>> Start RECORDS SUPPLIED
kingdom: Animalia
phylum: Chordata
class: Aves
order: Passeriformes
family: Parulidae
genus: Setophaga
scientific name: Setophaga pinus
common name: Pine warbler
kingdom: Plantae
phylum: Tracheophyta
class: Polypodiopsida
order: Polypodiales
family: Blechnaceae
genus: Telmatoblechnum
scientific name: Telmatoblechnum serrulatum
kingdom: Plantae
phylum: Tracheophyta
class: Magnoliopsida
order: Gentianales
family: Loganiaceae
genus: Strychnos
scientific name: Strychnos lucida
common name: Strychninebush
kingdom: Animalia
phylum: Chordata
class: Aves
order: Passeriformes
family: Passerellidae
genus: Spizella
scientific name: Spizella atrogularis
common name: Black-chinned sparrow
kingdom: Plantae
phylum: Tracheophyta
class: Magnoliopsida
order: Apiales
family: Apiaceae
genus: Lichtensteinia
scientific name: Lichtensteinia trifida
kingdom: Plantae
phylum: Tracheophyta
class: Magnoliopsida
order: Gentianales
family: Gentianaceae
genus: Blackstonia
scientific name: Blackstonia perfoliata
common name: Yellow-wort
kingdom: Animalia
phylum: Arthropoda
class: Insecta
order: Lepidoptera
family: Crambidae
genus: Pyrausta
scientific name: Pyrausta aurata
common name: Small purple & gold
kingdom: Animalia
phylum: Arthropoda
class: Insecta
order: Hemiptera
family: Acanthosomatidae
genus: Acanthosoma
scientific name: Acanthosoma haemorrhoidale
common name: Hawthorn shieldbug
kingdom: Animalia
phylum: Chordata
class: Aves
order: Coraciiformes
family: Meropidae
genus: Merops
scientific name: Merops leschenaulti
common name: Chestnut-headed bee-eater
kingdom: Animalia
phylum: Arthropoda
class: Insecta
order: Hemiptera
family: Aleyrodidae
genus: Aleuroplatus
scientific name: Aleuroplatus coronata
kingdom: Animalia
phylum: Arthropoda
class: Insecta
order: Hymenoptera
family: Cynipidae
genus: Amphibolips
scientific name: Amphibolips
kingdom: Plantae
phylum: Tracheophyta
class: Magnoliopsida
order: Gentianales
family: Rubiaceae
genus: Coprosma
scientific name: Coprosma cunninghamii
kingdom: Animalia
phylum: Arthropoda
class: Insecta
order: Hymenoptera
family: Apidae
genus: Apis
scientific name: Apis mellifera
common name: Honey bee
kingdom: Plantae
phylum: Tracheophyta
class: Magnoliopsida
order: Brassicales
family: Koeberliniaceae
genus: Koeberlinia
>> End RECORDS SUPPLIED
◆ **INSTRUCTIONS FOR THE TASK**:
Transcribe the lines in the records without any change, from the line with "family: Blechnaceae" to the line with "genus: Aleuroplatus", both included.

◆ **RESPONSE TO THIS TASK**:
family: Blechnaceae
genus: Telmatoblechnum
scientific name: Telmatoblechnum serrulatum
kingdom: Plantae
phylum: Tracheophyta
class: Magnoliopsida
order: Gentianales
family: Loganiaceae
genus: Strychnos
scientific name: Strychnos lucida
common name: Strychninebush
kingdom: Animalia
phylum: Chordata
class: Aves
order: Passeriformes
family: Passerellidae
genus: Spizella
scientific name: Spizella atrogularis
common name: Black-chinned sparrow
kingdom: Plantae
phylum: Tracheophyta
class: Magnoliopsida
order: Apiales
family: Apiaceae
genus: Lichtensteinia
scientific name: Lichtensteinia trifida
kingdom: Plantae
phylum: Tracheophyta
class: Magnoliopsida
order: Gentianales
family: Gentianaceae
genus: Blackstonia
scientific name: Blackstonia perfoliata
common name: Yellow-wort
kingdom: Animalia
phylum: Arthropoda
class: Insecta
order: Lepidoptera
family: Crambidae
genus: Pyrausta
scientific name: Pyrausta aurata
common name: Small purple & gold
kingdom: Animalia
phylum: Arthropoda
class: Insecta
order: Hemiptera
family: Acanthosomatidae
genus: Acanthosoma
scientific name: Acanthosoma haemorrhoidale
common name: Hawthorn shieldbug
kingdom: Animalia
phylum: Chordata
class: Aves
order: Coraciiformes
family: Meropidae
genus: Merops
scientific name: Merops leschenaulti
common name: Chestnut-headed bee-eater
kingdom: Animalia
phylum: Arthropoda
class: Insecta
order: Hemiptera
family: Aleyrodidae
genus: Aleuroplatus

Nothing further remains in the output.